- _Short exercise A_
Summarize the post about the Club for Growth and Tommy Thompson in two sentences.
- _Short exercise B_
Answer these questions using the post about the Club for Growth and Tommy Thompson:
(i) Which president is featured in the online ad against Thompson?
(ii) Who is the president of the national Club for Growth?
(iii) For how many years does the Wisconsin Club for Growth say Thompson served the citizens of Wisconsin?
- _Short exercise C_
Continue the post about the Club for Growth and Tommy Thompson from the point where it stops.

- _Passage_
○ ○ ○ ○ ○ ○ ○

Worried that a once popular governor with a federal resume that includes serving as a cabinet secretary could derail their plans to install another hard-right U.S. Senator, the Club for Growth has fired a shot across Tommy Thompson’s bow in hopes of undermining him among Republicans. They rolled out an online anti-Tommy ad this week featuring President Obama and you can watch it here:
“Wisconsin Republicans should recruit a pro-growth conservative to run, not recall some big-government, pro-tax Republican whose time has come and gone,” Club for Growth President Chris Chocola said. (So how do you like them Apple Jacks, Cap’n Cruch?) But Chocola is with the national group. The WISCONSIN Club for Growth began looking for some distance pretty quickly, saying “While WICFG does not intend to issue statements or offer opinions regarding the positions of candidates for U.S.Senate, we recognize Governor Tommy Thompson’s significant contributions to improving Wisconsin’s economy and reforming government. Governor Thompson served the citizens of Wisconsin with distinction for fourteen years.”

○ ○ ○ ○ ○ ○ ○

Dataset excerpt:
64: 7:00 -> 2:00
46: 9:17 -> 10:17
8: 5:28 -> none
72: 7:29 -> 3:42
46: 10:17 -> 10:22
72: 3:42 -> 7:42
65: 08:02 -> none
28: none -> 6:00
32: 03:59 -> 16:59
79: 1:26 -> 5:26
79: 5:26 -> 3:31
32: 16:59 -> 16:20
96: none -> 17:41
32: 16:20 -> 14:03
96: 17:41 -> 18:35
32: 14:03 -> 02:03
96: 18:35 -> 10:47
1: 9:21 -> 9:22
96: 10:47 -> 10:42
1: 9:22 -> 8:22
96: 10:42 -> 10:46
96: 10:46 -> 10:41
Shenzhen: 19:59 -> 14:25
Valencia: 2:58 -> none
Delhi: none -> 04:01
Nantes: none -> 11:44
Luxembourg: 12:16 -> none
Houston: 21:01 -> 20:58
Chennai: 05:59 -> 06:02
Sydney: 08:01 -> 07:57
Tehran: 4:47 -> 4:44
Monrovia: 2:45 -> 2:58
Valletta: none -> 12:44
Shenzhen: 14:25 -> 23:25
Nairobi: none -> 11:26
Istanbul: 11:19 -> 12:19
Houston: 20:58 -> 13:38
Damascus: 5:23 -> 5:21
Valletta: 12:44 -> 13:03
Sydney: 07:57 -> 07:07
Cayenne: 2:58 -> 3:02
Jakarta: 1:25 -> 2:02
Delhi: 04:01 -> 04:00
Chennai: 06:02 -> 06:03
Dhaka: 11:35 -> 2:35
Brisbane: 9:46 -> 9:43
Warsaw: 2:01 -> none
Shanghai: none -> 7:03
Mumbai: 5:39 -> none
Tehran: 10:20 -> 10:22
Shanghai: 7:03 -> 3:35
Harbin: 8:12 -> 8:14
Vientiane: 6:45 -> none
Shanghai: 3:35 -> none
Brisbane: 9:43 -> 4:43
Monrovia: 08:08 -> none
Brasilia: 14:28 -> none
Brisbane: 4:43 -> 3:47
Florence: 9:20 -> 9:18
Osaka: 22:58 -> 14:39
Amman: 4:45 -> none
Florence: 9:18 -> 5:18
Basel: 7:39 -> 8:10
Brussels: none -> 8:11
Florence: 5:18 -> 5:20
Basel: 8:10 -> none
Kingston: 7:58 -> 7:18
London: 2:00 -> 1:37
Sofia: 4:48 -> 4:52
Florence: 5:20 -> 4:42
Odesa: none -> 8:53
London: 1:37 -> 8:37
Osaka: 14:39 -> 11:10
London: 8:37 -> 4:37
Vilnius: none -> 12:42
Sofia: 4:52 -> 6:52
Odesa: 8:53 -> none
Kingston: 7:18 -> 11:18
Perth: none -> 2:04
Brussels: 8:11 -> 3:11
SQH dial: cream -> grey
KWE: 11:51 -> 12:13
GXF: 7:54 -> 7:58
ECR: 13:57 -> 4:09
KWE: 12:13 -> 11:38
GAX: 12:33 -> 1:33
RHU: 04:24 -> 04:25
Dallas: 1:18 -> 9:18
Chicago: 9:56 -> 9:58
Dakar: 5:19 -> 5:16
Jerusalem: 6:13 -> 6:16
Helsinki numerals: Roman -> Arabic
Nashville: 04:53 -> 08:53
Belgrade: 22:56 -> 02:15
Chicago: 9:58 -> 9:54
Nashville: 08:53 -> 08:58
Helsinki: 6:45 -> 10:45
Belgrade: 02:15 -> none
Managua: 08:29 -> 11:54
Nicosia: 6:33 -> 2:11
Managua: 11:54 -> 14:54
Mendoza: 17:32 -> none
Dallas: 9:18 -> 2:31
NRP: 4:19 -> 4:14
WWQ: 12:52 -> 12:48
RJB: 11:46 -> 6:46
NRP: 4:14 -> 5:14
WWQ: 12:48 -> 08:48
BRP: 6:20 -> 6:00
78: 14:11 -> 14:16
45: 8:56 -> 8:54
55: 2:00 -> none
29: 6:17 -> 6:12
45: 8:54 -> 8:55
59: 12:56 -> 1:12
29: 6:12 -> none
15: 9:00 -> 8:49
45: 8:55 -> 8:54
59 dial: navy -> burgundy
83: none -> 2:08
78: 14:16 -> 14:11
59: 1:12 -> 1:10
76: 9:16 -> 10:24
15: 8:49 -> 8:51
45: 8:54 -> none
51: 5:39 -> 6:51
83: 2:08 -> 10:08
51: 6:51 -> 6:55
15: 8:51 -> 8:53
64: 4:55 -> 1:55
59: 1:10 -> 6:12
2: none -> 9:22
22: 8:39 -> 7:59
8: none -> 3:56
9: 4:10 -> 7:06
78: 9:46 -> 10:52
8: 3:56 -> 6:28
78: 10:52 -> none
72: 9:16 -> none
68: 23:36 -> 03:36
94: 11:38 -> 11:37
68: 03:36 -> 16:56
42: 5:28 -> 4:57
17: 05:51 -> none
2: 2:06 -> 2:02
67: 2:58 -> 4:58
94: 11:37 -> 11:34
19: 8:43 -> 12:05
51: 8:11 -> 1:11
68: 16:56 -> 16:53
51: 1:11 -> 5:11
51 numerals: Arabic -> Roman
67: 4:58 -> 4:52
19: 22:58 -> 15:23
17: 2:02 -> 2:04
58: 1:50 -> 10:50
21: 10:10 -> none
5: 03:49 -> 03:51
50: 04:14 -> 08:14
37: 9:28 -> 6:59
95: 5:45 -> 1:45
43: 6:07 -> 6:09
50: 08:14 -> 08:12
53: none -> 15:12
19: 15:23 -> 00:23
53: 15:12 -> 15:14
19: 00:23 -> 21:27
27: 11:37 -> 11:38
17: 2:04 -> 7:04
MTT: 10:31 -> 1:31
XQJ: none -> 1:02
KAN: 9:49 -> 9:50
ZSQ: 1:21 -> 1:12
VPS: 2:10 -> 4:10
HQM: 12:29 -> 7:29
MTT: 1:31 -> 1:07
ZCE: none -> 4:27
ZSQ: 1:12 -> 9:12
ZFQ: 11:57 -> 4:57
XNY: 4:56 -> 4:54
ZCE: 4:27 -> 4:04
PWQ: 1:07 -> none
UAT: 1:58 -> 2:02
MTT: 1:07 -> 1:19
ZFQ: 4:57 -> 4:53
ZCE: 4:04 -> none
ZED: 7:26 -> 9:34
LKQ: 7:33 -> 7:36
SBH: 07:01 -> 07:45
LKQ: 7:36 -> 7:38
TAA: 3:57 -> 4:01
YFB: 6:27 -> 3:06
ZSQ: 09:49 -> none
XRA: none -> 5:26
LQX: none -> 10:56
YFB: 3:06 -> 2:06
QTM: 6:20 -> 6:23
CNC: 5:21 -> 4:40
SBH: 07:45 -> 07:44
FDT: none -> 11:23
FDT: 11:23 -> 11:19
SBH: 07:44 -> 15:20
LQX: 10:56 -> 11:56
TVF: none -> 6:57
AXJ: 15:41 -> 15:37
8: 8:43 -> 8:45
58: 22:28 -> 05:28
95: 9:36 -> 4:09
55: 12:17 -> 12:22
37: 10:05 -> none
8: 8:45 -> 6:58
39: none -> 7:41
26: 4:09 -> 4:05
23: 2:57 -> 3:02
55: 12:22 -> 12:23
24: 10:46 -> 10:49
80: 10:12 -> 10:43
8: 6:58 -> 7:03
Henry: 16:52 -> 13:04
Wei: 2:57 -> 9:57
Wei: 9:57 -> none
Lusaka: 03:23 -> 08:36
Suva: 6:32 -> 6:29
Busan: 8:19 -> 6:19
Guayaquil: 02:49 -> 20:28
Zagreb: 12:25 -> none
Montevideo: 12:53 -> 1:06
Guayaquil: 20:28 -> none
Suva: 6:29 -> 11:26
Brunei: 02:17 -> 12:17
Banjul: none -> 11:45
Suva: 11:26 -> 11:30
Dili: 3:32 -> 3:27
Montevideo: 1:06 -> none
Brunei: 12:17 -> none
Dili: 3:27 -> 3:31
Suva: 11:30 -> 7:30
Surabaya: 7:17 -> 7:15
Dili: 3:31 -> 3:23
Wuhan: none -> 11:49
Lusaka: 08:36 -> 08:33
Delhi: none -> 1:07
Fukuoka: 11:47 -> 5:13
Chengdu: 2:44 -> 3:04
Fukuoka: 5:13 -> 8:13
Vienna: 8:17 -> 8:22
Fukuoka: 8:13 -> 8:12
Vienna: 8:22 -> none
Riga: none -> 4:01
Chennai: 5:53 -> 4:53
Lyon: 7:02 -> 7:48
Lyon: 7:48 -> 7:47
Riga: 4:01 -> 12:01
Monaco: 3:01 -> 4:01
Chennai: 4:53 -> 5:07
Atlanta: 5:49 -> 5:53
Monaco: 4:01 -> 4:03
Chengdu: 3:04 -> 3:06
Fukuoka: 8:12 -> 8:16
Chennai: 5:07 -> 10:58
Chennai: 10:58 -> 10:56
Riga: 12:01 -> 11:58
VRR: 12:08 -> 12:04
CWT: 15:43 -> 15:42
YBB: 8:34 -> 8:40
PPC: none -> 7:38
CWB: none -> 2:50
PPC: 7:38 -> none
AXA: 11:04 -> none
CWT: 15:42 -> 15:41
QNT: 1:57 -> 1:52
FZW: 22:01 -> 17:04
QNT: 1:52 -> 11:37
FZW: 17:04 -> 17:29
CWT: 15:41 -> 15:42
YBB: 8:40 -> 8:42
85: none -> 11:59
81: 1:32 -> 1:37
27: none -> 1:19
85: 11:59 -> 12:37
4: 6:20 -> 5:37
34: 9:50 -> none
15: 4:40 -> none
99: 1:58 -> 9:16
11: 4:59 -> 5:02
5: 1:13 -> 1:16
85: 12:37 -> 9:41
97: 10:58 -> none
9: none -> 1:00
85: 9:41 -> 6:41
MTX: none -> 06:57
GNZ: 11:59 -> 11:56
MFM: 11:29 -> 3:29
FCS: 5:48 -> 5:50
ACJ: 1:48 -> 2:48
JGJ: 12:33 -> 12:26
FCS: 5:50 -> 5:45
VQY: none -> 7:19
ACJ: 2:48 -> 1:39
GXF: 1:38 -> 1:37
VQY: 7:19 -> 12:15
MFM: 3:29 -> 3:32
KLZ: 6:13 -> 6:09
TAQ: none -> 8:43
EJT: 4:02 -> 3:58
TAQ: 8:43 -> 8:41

○ ○ ○ ○ ○ ○ ○

- _Expected output A_
Worried that Tommy Thompson could derail its plans to install another hard-right U.S. Senator, the national Club for Growth released an online ad against him featuring President Obama, and its president, Chris Chocola, called Thompson a big-government, pro-tax Republican whose time had come and gone. The Wisconsin Club for Growth soon put some distance between itself and that attack, saying it did not intend to offer opinions on Senate candidates' positions while praising Thompson's fourteen years of distinguished service.

- _Expected output B_
(i) President Obama
(ii) Chris Chocola
(iii) Fourteen years

- _Expected output C_
Frankly, I found the ad pretty tame and pretty lame. I’m not sure that it would be a big consideration for me, if I were Tommy Thompson. But it does underline a problem that Republicans have and it’s that they’ve had a shrinking tent over the past few years when it comes to candidates who can pass their ideological litmus tests. Only a single-digit percentage of eligible voters are likely to cast ballots in Wisconsin’s GOP primary in the late summer of 2012, but it’s a hurdle that a Republican candidate must clear to get on the general election ballot.
Senator Kohl’s announcement that he plans to retire at the end of his term leaves the Republicans with the opportunity to try to paint another statewide office red. Kohl has held the seat for four terms. His ability to self-fund his campaigns and avoid the visceral negative reactions that more aggressive partisans can sometimes engender made him a safe bet. It’s hard to bash on a fairly low-key guy that is known as much for being a friendly philanthropist and successful businessman as anything else – not to mention the fact that trying to outspend him has never been a practical strategy.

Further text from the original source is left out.